INSTRUCTIONS TO FOLLOW: Only an exact repetition of all the entries will be accepted.

RECORDS FOR THIS TASK:

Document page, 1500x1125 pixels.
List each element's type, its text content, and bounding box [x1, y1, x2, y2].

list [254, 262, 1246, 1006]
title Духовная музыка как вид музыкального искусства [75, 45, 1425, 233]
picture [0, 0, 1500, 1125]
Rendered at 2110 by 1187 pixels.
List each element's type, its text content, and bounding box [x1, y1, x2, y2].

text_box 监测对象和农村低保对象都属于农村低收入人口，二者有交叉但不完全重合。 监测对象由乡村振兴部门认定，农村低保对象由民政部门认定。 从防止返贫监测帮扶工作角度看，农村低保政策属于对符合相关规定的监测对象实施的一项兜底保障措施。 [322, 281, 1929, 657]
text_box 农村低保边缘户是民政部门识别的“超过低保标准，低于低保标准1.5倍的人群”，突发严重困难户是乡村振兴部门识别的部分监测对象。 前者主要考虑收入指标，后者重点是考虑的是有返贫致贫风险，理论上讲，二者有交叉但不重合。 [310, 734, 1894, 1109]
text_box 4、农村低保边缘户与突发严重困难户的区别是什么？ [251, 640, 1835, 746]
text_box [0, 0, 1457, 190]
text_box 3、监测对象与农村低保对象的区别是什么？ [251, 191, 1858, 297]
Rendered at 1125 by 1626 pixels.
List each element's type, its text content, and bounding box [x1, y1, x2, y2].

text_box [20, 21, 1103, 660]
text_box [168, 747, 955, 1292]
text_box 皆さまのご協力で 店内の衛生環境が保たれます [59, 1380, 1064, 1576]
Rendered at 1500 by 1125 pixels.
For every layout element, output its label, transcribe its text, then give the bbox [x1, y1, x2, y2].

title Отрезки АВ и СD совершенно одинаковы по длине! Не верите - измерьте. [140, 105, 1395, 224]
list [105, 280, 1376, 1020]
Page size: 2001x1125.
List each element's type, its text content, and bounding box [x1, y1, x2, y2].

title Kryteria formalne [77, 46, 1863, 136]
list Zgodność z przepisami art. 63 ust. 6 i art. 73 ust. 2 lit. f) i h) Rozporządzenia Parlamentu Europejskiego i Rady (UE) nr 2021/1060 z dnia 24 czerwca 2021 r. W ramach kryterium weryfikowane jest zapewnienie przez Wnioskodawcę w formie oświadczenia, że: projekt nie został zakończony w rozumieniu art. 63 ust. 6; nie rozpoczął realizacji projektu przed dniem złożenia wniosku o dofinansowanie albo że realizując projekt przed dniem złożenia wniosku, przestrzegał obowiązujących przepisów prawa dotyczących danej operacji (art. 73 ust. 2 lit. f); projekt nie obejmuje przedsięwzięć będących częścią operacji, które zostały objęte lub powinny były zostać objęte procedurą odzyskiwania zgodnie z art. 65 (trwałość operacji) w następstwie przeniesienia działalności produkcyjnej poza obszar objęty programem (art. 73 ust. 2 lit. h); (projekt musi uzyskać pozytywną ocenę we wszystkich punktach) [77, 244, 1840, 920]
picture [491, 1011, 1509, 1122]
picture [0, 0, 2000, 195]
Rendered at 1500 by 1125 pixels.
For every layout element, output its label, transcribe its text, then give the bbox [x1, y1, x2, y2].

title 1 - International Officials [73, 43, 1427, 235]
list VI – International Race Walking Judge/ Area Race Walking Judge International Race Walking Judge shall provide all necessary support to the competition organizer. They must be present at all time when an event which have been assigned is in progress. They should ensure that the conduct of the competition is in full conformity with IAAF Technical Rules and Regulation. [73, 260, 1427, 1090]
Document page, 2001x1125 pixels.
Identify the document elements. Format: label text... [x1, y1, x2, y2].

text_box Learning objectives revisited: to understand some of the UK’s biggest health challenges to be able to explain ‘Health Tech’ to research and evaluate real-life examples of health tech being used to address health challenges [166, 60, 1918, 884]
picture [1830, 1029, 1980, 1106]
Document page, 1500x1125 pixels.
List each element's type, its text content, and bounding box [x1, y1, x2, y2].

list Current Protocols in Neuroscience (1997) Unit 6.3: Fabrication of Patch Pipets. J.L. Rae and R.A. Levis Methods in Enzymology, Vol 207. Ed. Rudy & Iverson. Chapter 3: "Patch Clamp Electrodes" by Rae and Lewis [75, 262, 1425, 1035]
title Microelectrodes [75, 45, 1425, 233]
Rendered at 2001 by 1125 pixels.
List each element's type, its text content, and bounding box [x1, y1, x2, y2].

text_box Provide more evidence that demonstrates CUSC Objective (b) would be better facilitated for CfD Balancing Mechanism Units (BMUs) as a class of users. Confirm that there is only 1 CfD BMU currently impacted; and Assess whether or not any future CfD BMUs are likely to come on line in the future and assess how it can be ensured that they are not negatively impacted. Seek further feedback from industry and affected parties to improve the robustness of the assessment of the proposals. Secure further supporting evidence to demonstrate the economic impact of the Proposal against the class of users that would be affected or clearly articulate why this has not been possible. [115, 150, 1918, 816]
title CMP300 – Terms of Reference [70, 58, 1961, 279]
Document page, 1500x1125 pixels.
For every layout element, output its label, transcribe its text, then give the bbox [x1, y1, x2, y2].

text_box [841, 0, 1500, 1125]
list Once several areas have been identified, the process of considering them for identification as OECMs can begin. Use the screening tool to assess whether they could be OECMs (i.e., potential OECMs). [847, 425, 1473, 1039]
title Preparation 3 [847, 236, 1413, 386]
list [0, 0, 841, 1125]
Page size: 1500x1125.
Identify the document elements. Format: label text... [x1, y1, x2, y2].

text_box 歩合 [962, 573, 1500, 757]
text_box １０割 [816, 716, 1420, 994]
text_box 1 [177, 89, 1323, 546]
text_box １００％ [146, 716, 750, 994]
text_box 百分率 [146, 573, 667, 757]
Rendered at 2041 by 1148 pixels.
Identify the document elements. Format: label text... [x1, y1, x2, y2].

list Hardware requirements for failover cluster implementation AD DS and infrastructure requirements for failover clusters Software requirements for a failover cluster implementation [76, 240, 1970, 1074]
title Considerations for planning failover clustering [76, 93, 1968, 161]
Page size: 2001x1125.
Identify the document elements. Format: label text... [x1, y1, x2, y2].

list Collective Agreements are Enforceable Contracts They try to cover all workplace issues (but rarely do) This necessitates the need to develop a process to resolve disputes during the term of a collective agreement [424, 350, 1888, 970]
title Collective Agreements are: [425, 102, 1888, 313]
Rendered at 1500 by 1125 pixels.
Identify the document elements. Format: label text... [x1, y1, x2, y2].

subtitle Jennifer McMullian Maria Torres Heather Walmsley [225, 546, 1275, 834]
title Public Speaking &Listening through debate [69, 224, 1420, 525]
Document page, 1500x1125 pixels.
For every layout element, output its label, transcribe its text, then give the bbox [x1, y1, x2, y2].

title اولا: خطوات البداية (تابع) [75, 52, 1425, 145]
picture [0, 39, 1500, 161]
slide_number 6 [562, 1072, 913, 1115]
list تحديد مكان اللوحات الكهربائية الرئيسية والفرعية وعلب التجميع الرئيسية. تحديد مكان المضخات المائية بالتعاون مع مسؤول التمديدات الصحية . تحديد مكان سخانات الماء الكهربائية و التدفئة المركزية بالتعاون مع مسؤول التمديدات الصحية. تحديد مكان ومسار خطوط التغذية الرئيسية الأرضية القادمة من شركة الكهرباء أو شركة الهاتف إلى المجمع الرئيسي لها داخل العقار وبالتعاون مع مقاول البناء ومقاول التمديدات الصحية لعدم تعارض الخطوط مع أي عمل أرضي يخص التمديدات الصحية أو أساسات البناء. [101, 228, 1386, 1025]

EXERCISE ANSWER:
Document page, 1500x1125 pixels.
List each element's type, its text content, and bounding box [x1, y1, x2, y2].

list [254, 262, 1246, 1006]
title Духовная музыка как вид музыкального искусства [75, 45, 1425, 233]
picture [0, 0, 1500, 1125]
Rendered at 2110 by 1187 pixels.
List each element's type, its text content, and bounding box [x1, y1, x2, y2].

text_box 监测对象和农村低保对象都属于农村低收入人口，二者有交叉但不完全重合。 监测对象由乡村振兴部门认定，农村低保对象由民政部门认定。 从防止返贫监测帮扶工作角度看，农村低保政策属于对符合相关规定的监测对象实施的一项兜底保障措施。 [322, 281, 1929, 657]
text_box 农村低保边缘户是民政部门识别的“超过低保标准，低于低保标准1.5倍的人群”，突发严重困难户是乡村振兴部门识别的部分监测对象。 前者主要考虑收入指标，后者重点是考虑的是有返贫致贫风险，理论上讲，二者有交叉但不重合。 [310, 734, 1894, 1109]
text_box 4、农村低保边缘户与突发严重困难户的区别是什么？ [251, 640, 1835, 746]
text_box [0, 0, 1457, 190]
text_box 3、监测对象与农村低保对象的区别是什么？ [251, 191, 1858, 297]
Rendered at 1125 by 1626 pixels.
List each element's type, its text content, and bounding box [x1, y1, x2, y2].

text_box [20, 21, 1103, 660]
text_box [168, 747, 955, 1292]
text_box 皆さまのご協力で 店内の衛生環境が保たれます [59, 1380, 1064, 1576]
Rendered at 1500 by 1125 pixels.
For every layout element, output its label, transcribe its text, then give the bbox [x1, y1, x2, y2].

title Отрезки АВ и СD совершенно одинаковы по длине! Не верите - измерьте. [140, 105, 1395, 224]
list [105, 280, 1376, 1020]
Page size: 2001x1125.
List each element's type, its text content, and bounding box [x1, y1, x2, y2].

title Kryteria formalne [77, 46, 1863, 136]
list Zgodność z przepisami art. 63 ust. 6 i art. 73 ust. 2 lit. f) i h) Rozporządzenia Parlamentu Europejskiego i Rady (UE) nr 2021/1060 z dnia 24 czerwca 2021 r. W ramach kryterium weryfikowane jest zapewnienie przez Wnioskodawcę w formie oświadczenia, że: projekt nie został zakończony w rozumieniu art. 63 ust. 6; nie rozpoczął realizacji projektu przed dniem złożenia wniosku o dofinansowanie albo że realizując projekt przed dniem złożenia wniosku, przestrzegał obowiązujących przepisów prawa dotyczących danej operacji (art. 73 ust. 2 lit. f); projekt nie obejmuje przedsięwzięć będących częścią operacji, które zostały objęte lub powinny były zostać objęte procedurą odzyskiwania zgodnie z art. 65 (trwałość operacji) w następstwie przeniesienia działalności produkcyjnej poza obszar objęty programem (art. 73 ust. 2 lit. h); (projekt musi uzyskać pozytywną ocenę we wszystkich punktach) [77, 244, 1840, 920]
picture [491, 1011, 1509, 1122]
picture [0, 0, 2000, 195]
Rendered at 1500 by 1125 pixels.
For every layout element, output its label, transcribe its text, then give the bbox [x1, y1, x2, y2].

title 1 - International Officials [73, 43, 1427, 235]
list VI – International Race Walking Judge/ Area Race Walking Judge International Race Walking Judge shall provide all necessary support to the competition organizer. They must be present at all time when an event which have been assigned is in progress. They should ensure that the conduct of the competition is in full conformity with IAAF Technical Rules and Regulation. [73, 260, 1427, 1090]
Document page, 2001x1125 pixels.
Identify the document elements. Format: label text... [x1, y1, x2, y2].

text_box Learning objectives revisited: to understand some of the UK’s biggest health challenges to be able to explain ‘Health Tech’ to research and evaluate real-life examples of health tech being used to address health challenges [166, 60, 1918, 884]
picture [1830, 1029, 1980, 1106]
Document page, 1500x1125 pixels.
List each element's type, its text content, and bounding box [x1, y1, x2, y2].

list Current Protocols in Neuroscience (1997) Unit 6.3: Fabrication of Patch Pipets. J.L. Rae and R.A. Levis Methods in Enzymology, Vol 207. Ed. Rudy & Iverson. Chapter 3: "Patch Clamp Electrodes" by Rae and Lewis [75, 262, 1425, 1035]
title Microelectrodes [75, 45, 1425, 233]
Rendered at 2001 by 1125 pixels.
List each element's type, its text content, and bounding box [x1, y1, x2, y2].

text_box Provide more evidence that demonstrates CUSC Objective (b) would be better facilitated for CfD Balancing Mechanism Units (BMUs) as a class of users. Confirm that there is only 1 CfD BMU currently impacted; and Assess whether or not any future CfD BMUs are likely to come on line in the future and assess how it can be ensured that they are not negatively impacted. Seek further feedback from industry and affected parties to improve the robustness of the assessment of the proposals. Secure further supporting evidence to demonstrate the economic impact of the Proposal against the class of users that would be affected or clearly articulate why this has not been possible. [115, 150, 1918, 816]
title CMP300 – Terms of Reference [70, 58, 1961, 279]
Document page, 1500x1125 pixels.
For every layout element, output its label, transcribe its text, then give the bbox [x1, y1, x2, y2].

text_box [841, 0, 1500, 1125]
list Once several areas have been identified, the process of considering them for identification as OECMs can begin. Use the screening tool to assess whether they could be OECMs (i.e., potential OECMs). [847, 425, 1473, 1039]
title Preparation 3 [847, 236, 1413, 386]
list [0, 0, 841, 1125]
Page size: 1500x1125.
Identify the document elements. Format: label text... [x1, y1, x2, y2].

text_box 歩合 [962, 573, 1500, 757]
text_box １０割 [816, 716, 1420, 994]
text_box 1 [177, 89, 1323, 546]
text_box １００％ [146, 716, 750, 994]
text_box 百分率 [146, 573, 667, 757]
Rendered at 2041 by 1148 pixels.
Identify the document elements. Format: label text... [x1, y1, x2, y2].

list Hardware requirements for failover cluster implementation AD DS and infrastructure requirements for failover clusters Software requirements for a failover cluster implementation [76, 240, 1970, 1074]
title Considerations for planning failover clustering [76, 93, 1968, 161]
Page size: 2001x1125.
Identify the document elements. Format: label text... [x1, y1, x2, y2].

list Collective Agreements are Enforceable Contracts They try to cover all workplace issues (but rarely do) This necessitates the need to develop a process to resolve disputes during the term of a collective agreement [424, 350, 1888, 970]
title Collective Agreements are: [425, 102, 1888, 313]
Rendered at 1500 by 1125 pixels.
Identify the document elements. Format: label text... [x1, y1, x2, y2].

subtitle Jennifer McMullian Maria Torres Heather Walmsley [225, 546, 1275, 834]
title Public Speaking &Listening through debate [69, 224, 1420, 525]
Document page, 1500x1125 pixels.
For every layout element, output its label, transcribe its text, then give the bbox [x1, y1, x2, y2].

title اولا: خطوات البداية (تابع) [75, 52, 1425, 145]
picture [0, 39, 1500, 161]
slide_number 6 [562, 1072, 913, 1115]
list تحديد مكان اللوحات الكهربائية الرئيسية والفرعية وعلب التجميع الرئيسية. تحديد مكان المضخات المائية بالتعاون مع مسؤول التمديدات الصحية . تحديد مكان سخانات الماء الكهربائية و التدفئة المركزية بالتعاون مع مسؤول التمديدات الصحية. تحديد مكان ومسار خطوط التغذية الرئيسية الأرضية القادمة من شركة الكهرباء أو شركة الهاتف إلى المجمع الرئيسي لها داخل العقار وبالتعاون مع مقاول البناء ومقاول التمديدات الصحية لعدم تعارض الخطوط مع أي عمل أرضي يخص التمديدات الصحية أو أساسات البناء. [101, 228, 1386, 1025]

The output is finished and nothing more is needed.